Lowering Your Premiums
Car insurance can be expensive, especially if you add in the premiums for comprehensive and collision insurance. You can lower those premiums by doing the following:
- Pick a less expensive vehicle. Cars that cost less have lower premiums for insurance because they’re cheaper to replace.
- For 2021, Insure.com reported that the cheapest cars to insure are the Chrysler Voyager L with a national average annual premium of $1,272, the Honda CR-V LX at $1,285, and the Mazda CX-3 sport at $1,285.
- Compare those premiums to the ones for the most expensive cars to insure, which include the Maserati Quattroporte S GranSport at $4,823, the Maserati Ghibli S Q4 GranSport at $4,208, and the Tesla Model S Performance (Plaid) at $4,143.
- Buy a used vehicle. The value of a new car can depreciate by as much as 30 percent after the first year, so if you buy a vehicle that is at least a year old, you’ll be insuring something that is almost a third cheaper to replace.
- Go with a higher deductible, such as at $500 or $1,000, which will have lower premiums. Take the money that you’re saving with the less expensive premiums and put it in a savings account. You’ll eventually save enough to cover the higher deductible if you avoid an accident in three or more years.

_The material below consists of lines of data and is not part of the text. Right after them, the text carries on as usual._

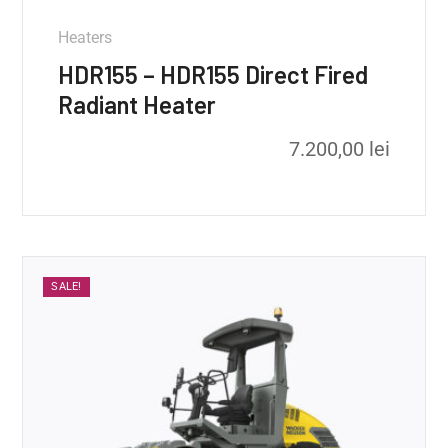
Heaters
HDR155 – HDR155 Direct Fired
Radiant Heater
7.200,00
lei
SALE!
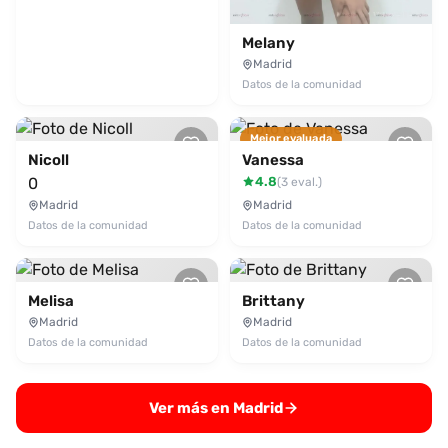
Melany
Madrid
Datos de la comunidad
Mejor evaluada
Nicoll
Vanessa
0
4.8
(3 eval.)
Madrid
Madrid
Datos de la comunidad
Datos de la comunidad
Melisa
Brittany
Madrid
Madrid
Datos de la comunidad
Datos de la comunidad
Ver más en Madrid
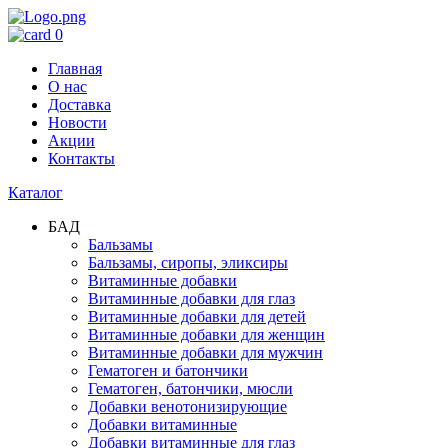
0
Главная
О нас
Доставка
Новости
Акции
Контакты
Каталог
БАД
Бальзамы
Бальзамы, сиропы, эликсиры
Витаминные добавки
Витаминные добавки для глаз
Витаминные добавки для детей
Витаминные добавки для женщин
Витаминные добавки для мужчин
Гематоген и батончики
Гематоген, батончики, мюсли
Добавки венотонизирующие
Добавки витаминные
Добавки витаминные для глаз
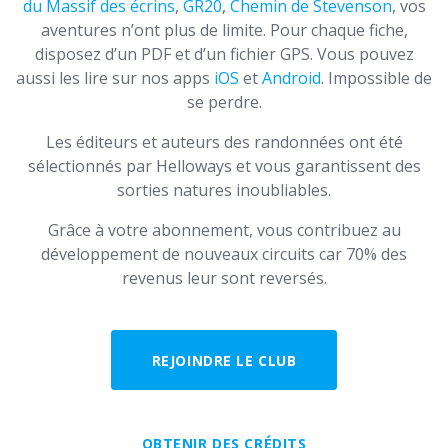
du Massif des écrins
,
GR20
,
Chemin de Stevenson
, vos
aventures n’ont plus de limite. Pour chaque fiche,
disposez d’un PDF et d’un fichier GPS. Vous pouvez
aussi les lire sur nos apps
iOS
et
Android
. Impossible de
se perdre.
Les éditeurs et auteurs des randonnées ont été
sélectionnés par Helloways et vous garantissent des
sorties natures inoubliables.
Grâce à votre abonnement, vous contribuez au
développement de nouveaux circuits car 70% des
revenus leur sont reversés.
REJOINDRE LE CLUB
OBTENIR DES CRÉDITS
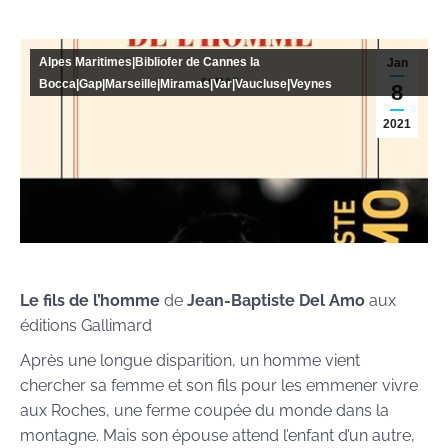
Alpes Maritimes|Bibliofer de Cannes la
Jan
Bocca|Gap|Marseille|Miramas|Var|Vaucluse|Veynes
8
2021
Le fils de l’homme
de
Jean-Baptiste Del Amo
aux
éditions Gallimard
Après une longue disparition, un homme vient
chercher sa femme et son fils pour les emmener vivre
aux Roches, une ferme coupée du monde dans la
montagne. Mais son épouse attend l’enfant d’un autre,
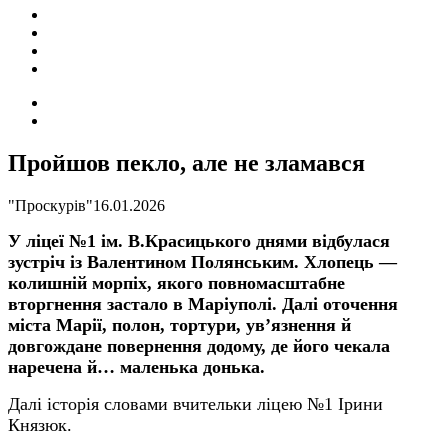
ПОДІЇ
СОЦІАЛЬНІ
FACEBOOK
КОНТАКТИ
Search
for
Switch
skin
Пройшов пекло, але не зламався
"Проскурів"
16.01.2026
У ліцеї №1 ім. В.Красицького днями відбулася
зустріч із Валентином Полянським. Хлопець —
колишній морпіх, якого повномасштабне
вторгнення застало в Маріуполі. Далі оточення
міста Марії, полон, тортури, ув’язнення й
довгождане повернення додому, де його чекала
наречена й… маленька донька.
Далі історія словами вчительки ліцею №1 Ірини
Князюк.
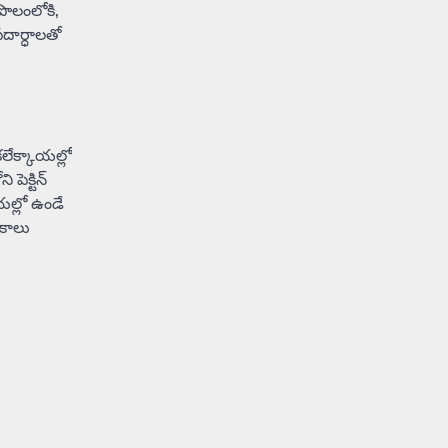
Balachander
13/06/2026
పొలంలోకి,
పదార్ధాలతో
ఆదివారం వచ్చిందంటే చాలు
సామాన్యుడి నుండి సాఫ్ట్‌వేర్ ఉద్యోగి
వరకు అందరికీ గుర్తొచ్చే మొదటి పని
‘బట్టలు ఉతకడం’. వారం…
1
Trending
లేక్కాయల్లో
క్టిన్‌
మనసున్న బిచ్చగాడు… సీఎం
నిధికి భారీగా విరాళం
యల్లో ఉండే
షకాలు
Balachander
28/05/2026
కడుపు నింపుకోవడానికి భిక్షాటన
చేస్తున్నా… చేతికి వచ్చిన డబ్బును
తనకోసం కాకుండా సమాజం కోసం ఖర్చు
చేస్తున్నాడు ఓ వృద్ధుడు.…
2
Trending
మధ్యతరగతి కారు…మారుతీ
భలేచౌకసారు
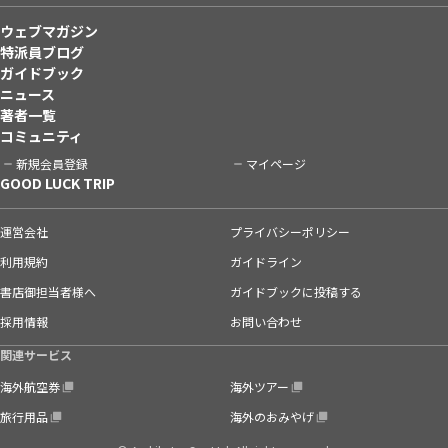
ウェブマガジン
特派員ブログ
ガイドブック
ニュース
著者一覧
コミュニティ
新規会員登録
マイページ
GOOD LUCK TRIP
運営会社
プライバシーポリシー
利用規約
ガイドライン
書店御担当者様へ
ガイドブックに投稿する
採用情報
お問い合わせ
関連サービス
海外航空券
海外ツアー
旅行用品
海外のおみやげ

- Drop collision and comprehensive. Once you’ve paid off the loan for your car, you can put any kind of coverage you want on it, limited only by the state requirements. After your vehicle is many years old, it may cost more to insure it than it is to repair or replace it. At that point, you may consider dropping collision and comprehensive coverage to save money. Just as you did with the previous option, you can bank any money that you save, so you have a fund to make repairs when needed.